Saw it this weekend, stunningly beautiful film.
Or maybe they got its deliberate lack of convention and liked it.
I was in Cannes but didn’t see it. A close friend, who has impeccable taste, told me the next day, “I just watched the first $50 million, 2 1/2 hour screensaver”.
I usually like Malick’s work, but this was like watching paint dry.
It’s very simple. If you think Tree of Life belongs in a typical multiplex and should be marketed to regular audiences, then it means you haven’t seen it yet. If I were an exhibitor I would not play this film. I wouldn’t carry it even if I were offered a 100% take. The customer backlash wouldn’t be worth it. When I saw it at the WP Landmark people were storming out during the first act.
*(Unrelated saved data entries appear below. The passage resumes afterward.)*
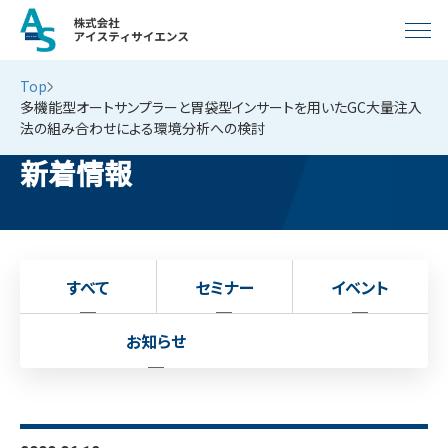
Top
多機能型オートサンプラーと胃袋型インサートを用いたGC大量注入
法の組み合わせによる環境分析への検討
新着情報
すべて
セミナー
イベント
お知らせ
The only way I’d carry it is if customers had to read a disclaimer beforehand explaining that it is a slow paced art film that doesn’t have a narrative structure.
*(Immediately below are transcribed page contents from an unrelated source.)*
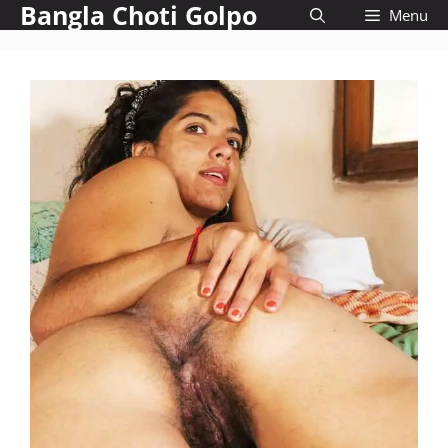
Bangla Choti Golpo
Skip
Menu
to
content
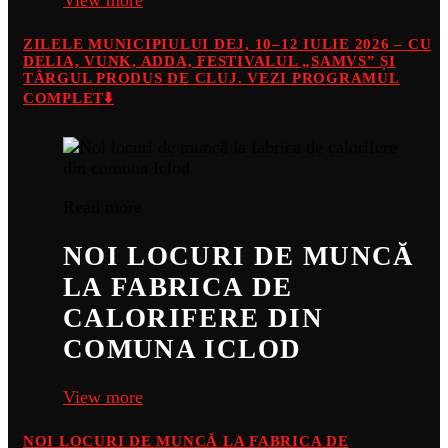
View more
ZILELE MUNICIPIULUI DEJ, 10–12 IULIE 2026 – CU
DELIA, VUNK, ADDA, FESTIVALUL „SAMVS” ȘI
TÂRGUL PRODUS DE CLUJ. VEZI PROGRAMUL
COMPLET⬇️
Read more
NOI LOCURI DE MUNCĂ
LA FABRICA DE
CALORIFERE DIN
COMUNA ICLOD
View more
NOI LOCURI DE MUNCĂ LA FABRICA DE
And before any angry nuts attack me for this, I actually liked the movie for the most part. I’m a Terrance Malick fan. But never in a million years would I recommend it to anyone unless they fully understood that it’s more like watching a laser show set to Pink Floyd at the Griffith Observatory than it is a movie.
TOL certainly had it’s flaws, but like any great poem, sections of the work are so visceral that they will stick with me forever. Of course considering the definitive nature of your comment, appreciating something paradoxical probably isn’t your strong suit.
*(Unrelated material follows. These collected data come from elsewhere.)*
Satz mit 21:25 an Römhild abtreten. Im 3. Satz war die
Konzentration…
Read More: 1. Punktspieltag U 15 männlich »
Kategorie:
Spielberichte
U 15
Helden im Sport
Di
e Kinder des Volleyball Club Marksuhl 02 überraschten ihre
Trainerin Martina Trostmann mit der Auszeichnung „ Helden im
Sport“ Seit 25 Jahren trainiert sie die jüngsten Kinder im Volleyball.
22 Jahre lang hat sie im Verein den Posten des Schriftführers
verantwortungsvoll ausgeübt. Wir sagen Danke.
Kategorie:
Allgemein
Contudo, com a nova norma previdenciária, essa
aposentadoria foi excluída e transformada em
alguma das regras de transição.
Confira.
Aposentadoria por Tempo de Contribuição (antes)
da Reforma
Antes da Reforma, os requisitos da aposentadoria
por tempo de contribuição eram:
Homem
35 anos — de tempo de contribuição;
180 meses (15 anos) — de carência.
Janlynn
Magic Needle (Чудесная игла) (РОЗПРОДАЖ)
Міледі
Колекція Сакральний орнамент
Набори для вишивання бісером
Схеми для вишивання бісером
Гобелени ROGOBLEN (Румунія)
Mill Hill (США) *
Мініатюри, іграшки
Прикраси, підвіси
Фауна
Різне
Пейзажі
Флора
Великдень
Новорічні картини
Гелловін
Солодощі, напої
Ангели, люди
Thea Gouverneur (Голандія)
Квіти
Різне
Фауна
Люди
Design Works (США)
By the way, the bulk of the movie had a pretty basic unapologetically linear storyline, the kid was losing his innocence in case you “didn’t get it”.
The movie was brilliant at times, visually stunning, dreadfully indulgent, too long, and annoyingly and intentionally incomprehensible in places.
It will stay with me. But that doesn’t mean it’s a great movie. At all.
I love Malick. I am now in love with Jessica Chastain. The kids in this movie were phenomenal.
But ultimately, it’s a noble failure. And I think that’s how history will judge it.
I read the script. Never went anywhere but it was poetry. What I worry about on these boards are comments from people who want to feel like artists so they say they loved it.
It is often funny to me that there are so many industry artist that rip down instead of celebrate another artist victory in 1, getting their film made, and 2, the fact that this film was no a popcorn cookie cutter ‘big picture’ attempt to capitalize on it’s stars.
Certain art isn’t for everyone, but it is for someone. So please those who are quick to rip certain movies that are gentle in approach or slow to build or just plain weird as hell, remember your project will be on the critic’s block very soon.
GOD CAN
Am I the only one that saw this and thought….”hmmm, interesting, but didn’t Kubrick already do the exact same thing decades ago, and probably better, when no one had done it yet?” and then, “hmmm…reminds me of Pink Floyd’s The Wall,” and then, “…yeah, reminds of that a little too much.”
I found the whole thing informed by too many other films, and not in a cool, inspired, take-it-to-a-better-more-challenging-place way, but in a blatant he-just-did-what-these-other-guys-have-already-done way, adding some closeups of cellular mitosis and mitochondria-in-action notwithstanding. And don’t even let me get started on the cardboard cutout Freudianism that would have been insightful and thought-provoking, oh, maybe 40 or more years ago.
I really, really, wanted to like it. I gave it every chance I could think of…and I just kept getting reminded of better films that had already done every trick in this film. Hence, disappointment.
Grace and/vs nature. Should have/could have been better.